- Birth name: Semu Namakajo
- Also known as: DJ Reach
- Born: 1979
- Origin: Harlem, New York City, U.S.
- Genres: Hip hop 80s Rock 70s 80s Electro
- Occupation(s): Producer, DJ
- Years active: 1992–present
- Labels: 80 ML Productions
- Website: Official website

= DJ Reach =

American music producer and DJ (born 1979)

DJ Reach (born Semu A. Namakajo in 1979) is an American music producer and DJ. He is considered a prominent figure in the New York City and Las Vegas club scene and first gained significant notice after being the official DJ for Last Call with Carson Daly.

==Biography==
DJ Reach began his music career as a disc jockey at the age of 13 after receiving inspiration from the film Juice. In 2001 DJ Reach graduated from Wesleyan University.

After interning for his mentor DJ Stretch Armstrong of "The Stretch Armstrong and Bobbito Show" on WKCR, Reach learned the importance of being unique and creating his own mix.

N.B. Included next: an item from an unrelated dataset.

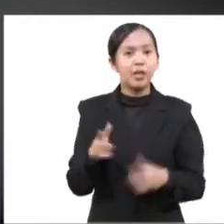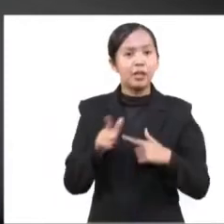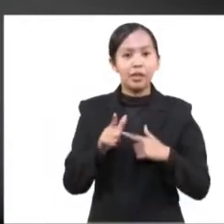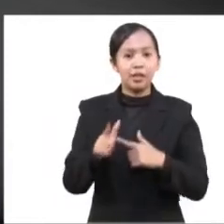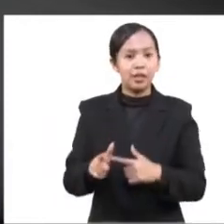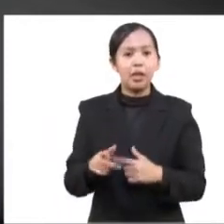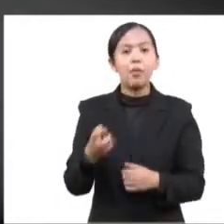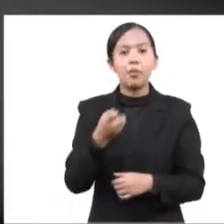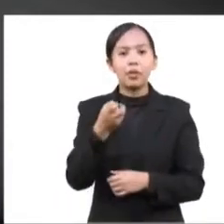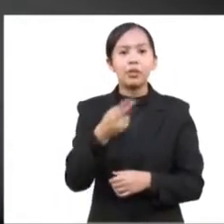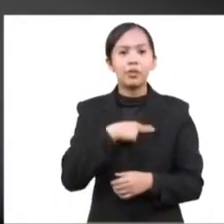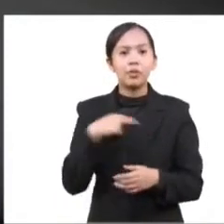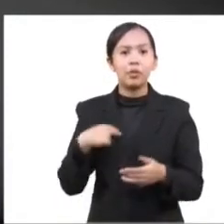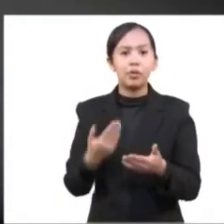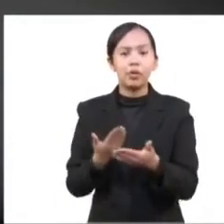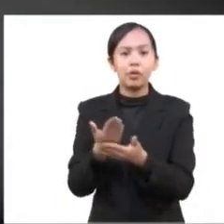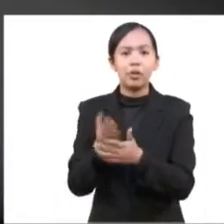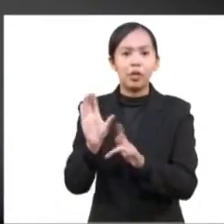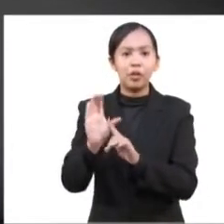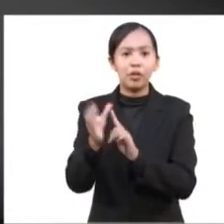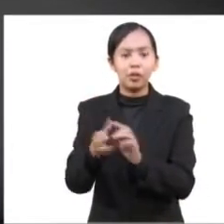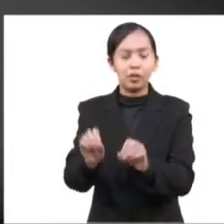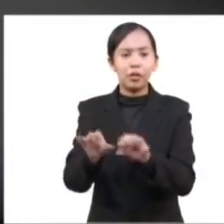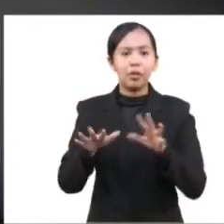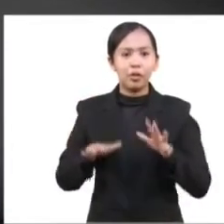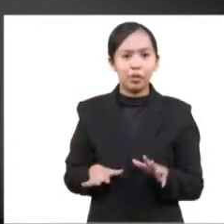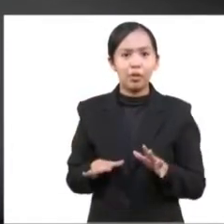enviando una iniciativa al Congreso.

His open format style and ear for mixing eclectic DJ sets eventually led to his residency at high-profile night clubs, corporate, celebrity events including Pink Elephant, PM, TAO, Prime and Marque; Playboy's Super Bowl Bash, NASCAR/Nextel Cup Series Championship Party, Madonna's Confessions tour after party and Jay-Z's infamous 24 hour Hanger tour.